Anthony Seldon, head master of Wellington College, welcomed the idea of a more demanding curriculum, saying that "young people shouldn't be patronised by work that is too easy".

"Factual knowledge is essential," he said, providing the "building blocks" for more advanced ideas in subjects in the sciences, arts and humanities.

He says it is important for all youngsters to learn a common core of knowledge.

"It can get too fluffy to say 'It's all on the internet,'" said Dr Seldon.

'Steamroller'

Brian Lightman, leader of the ASCL head teachers' union, said that heads shared the aspiration for high standards, but warned of the practical problems of implementation.

"One year to implement such ambitious proposals effectively alongside the vast number of concurrent reforms is a tall order."

He also questioned the level of political involvement in the process.

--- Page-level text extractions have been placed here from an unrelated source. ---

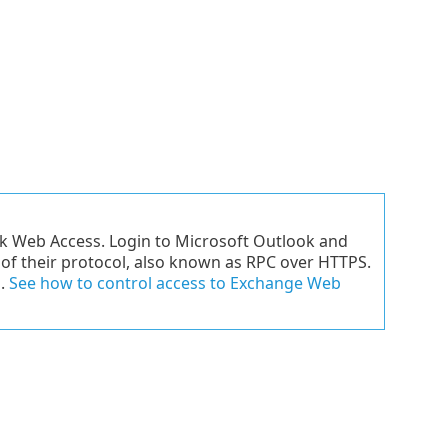
ok Web Access. Login to Microsoft Outlook and
e of their protocol, also known as RPC over HTTPS.
s.
See how to control access to Exchange Web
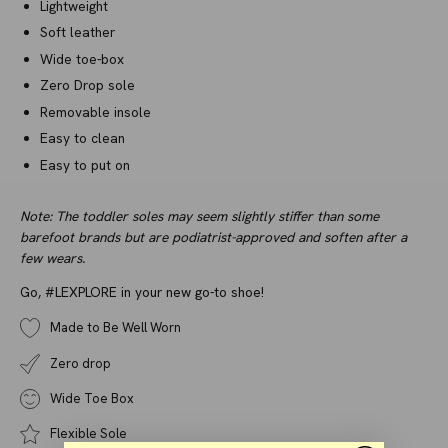
Lightweight
Soft leather
Wide toe-box
Zero Drop sole
Removable insole
Easy to clean
Easy to put on
Note: The toddler soles may seem slightly stiffer than some
barefoot brands but are podiatrist-approved and soften after a
few wears.
Go, #LEXPLORE in your new go-to shoe!
Made to Be Well Worn
Zero drop
Wide Toe Box
Flexible Sole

"Drafting a curriculum is a highly specialised and professional task. Unlike previous versions of the national curriculum, which were drafted with a heavy involvement of teachers and school leaders, these proposals have been driven and closely directed by politicians without that professional input."

He said the government needed to take "urgent steps" to include head teachers in implementing the changes.

The CBI's Neil Carberry welcomed the changes to the design and technology curriculum, saying that it seemed "much sharper and focused on the technical skills industry and employers need".

But he called for more improvements in maths. "The big challenge is equip all young people with the basic numeracy they need before the GCSE syllabus starts," he said.

Mary Bousted, leader of the ATL teachers' union, accused the education secretary of wanting to "steamroller ahead" with rushed changes.

"The timescales to which he is operating are completely unrealistic. He shows a fundamental lack of understanding of how much planning is needed to bring in a totally new curriculum and new exams for children in all age groups at the same time."

'Ideological crusade'

Chris Keates, leader of the Nasuwt teachers' union, accused the education secretary of "trotting out tired old and false assertions about England's alleged slide down the international leagues tables as a justification for tearing up the qualifications and curriculum framework and pursuing his personal ideological crusade".

The National Union of Teachers' deputy leader, Kevin Courtney, said: "This is a curriculum written by government advisers and officials, not teachers."

She warned that it failed to recognise the need to serve children of different ability levels and that the time for introducing this was "ridiculously short".

Shadow education secretary Stephen Twigg said: "David Cameron and Michael Gove have spent the last three years trying to personally rewrite the national curriculum - they should have listened to the experts in the first place.

"They have had to go back and change the programmes of study for design and technology, geography and history after experts warned there were serious omissions and they were not suited to prepare young people for the challenges of the modern world. It's right that changes have been made to ICT and computing following concerns raised by Labour and the ICT sector, but we await further details.

"Labour wants to ensure the national curriculum sets clear expectations for the knowledge and skills children and young people should reach by a certain age. This curriculum looks like more of the same though."